If TensorFlow is Google’s answer to deep learning, Apache MXNet is Amazon’s. The latest version of the MXNet framework, designed to work at massive scale, adds only a couple of new features. But both are intended to make MXNet useful to developers working to bring machine learning intelligence to user-facing products:

Support for MXNet models on Apple devices via the Core ML model format. Core ML is Apple’s framework for creating machine learning models compact enough to run on smartphone-grade devices. MXNet models can now be converted to the Core ML format, so models trained in the cloud (specifically, Amazon’s) can be converted and deployed on iOS or MacOS devices. The toolset used to perform the conversion can also convert models from the Caffe framework, so it isn’t as if MXNet has a monopoly on targeting Core ML.
Keras 1.2 support. Python library Keras makes it easier to program neural networks by way of frameworks like TensorFlow, Theano, and MXNet. MXNet now works with Keras 1.2, and allows Keras to scale across multiple GPUs when used as a back end.

Smile 1.4.0

The name is an acronym: Statistical Machine Intelligence and Learning Engine. Smile gives you a broad range of algorithms out of the box, ranging from simple functions like classification and regression to sophisticated offerings like natural language processing. And all you need is Java, or any JVM language.

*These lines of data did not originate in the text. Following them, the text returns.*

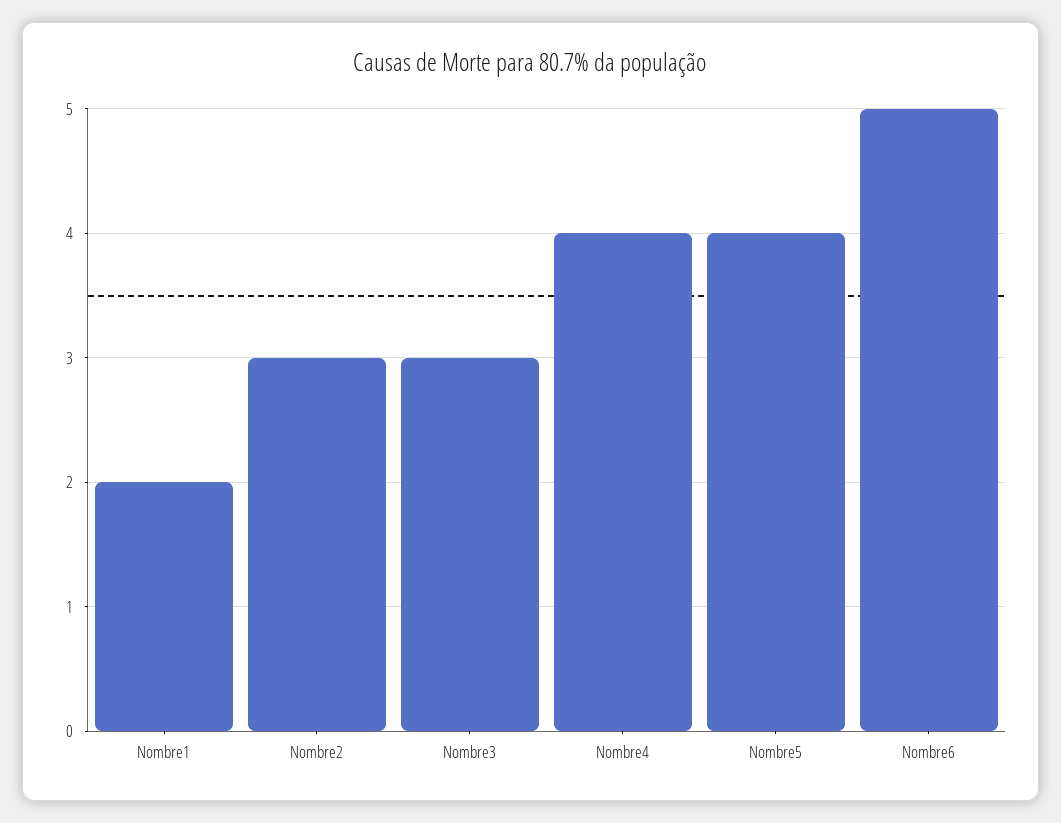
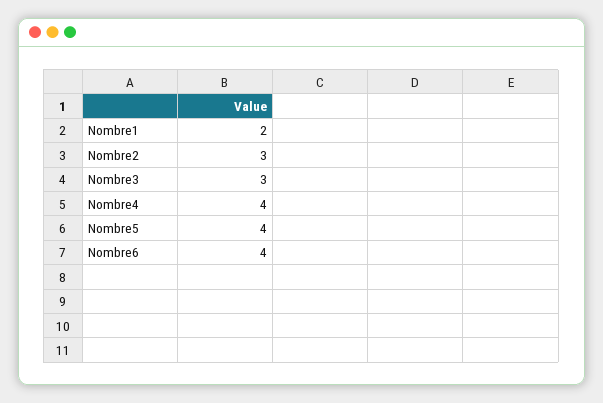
  {
    "Nombre1": 2,
    "Nombre2": 3,
    "Nombre3": 3,
    "Nombre4": 4,
    "Nombre5": 4,
-   "Nombre6": 5
+   "Nombre6": 4
  }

According to Smile’s quick-start document, the point of using Java APIs is to allow model training and implementation to be done in the same environments. Models created in Smile can be piped into other Java apps, including Apache Spark, using Java’s native serialization methods. For data visualization, Smile provides a library called SmilePlot, built with Swing.

Other languages that run on the JVM—in particular, Scala—can plug into Smile and build atop it. That said, a downside of Smile’s Java-centric approach is the complete absence of native support for non-JVM languages. Machine learning mavens relying on Python will either have to roll their own wrappers or switch to Java.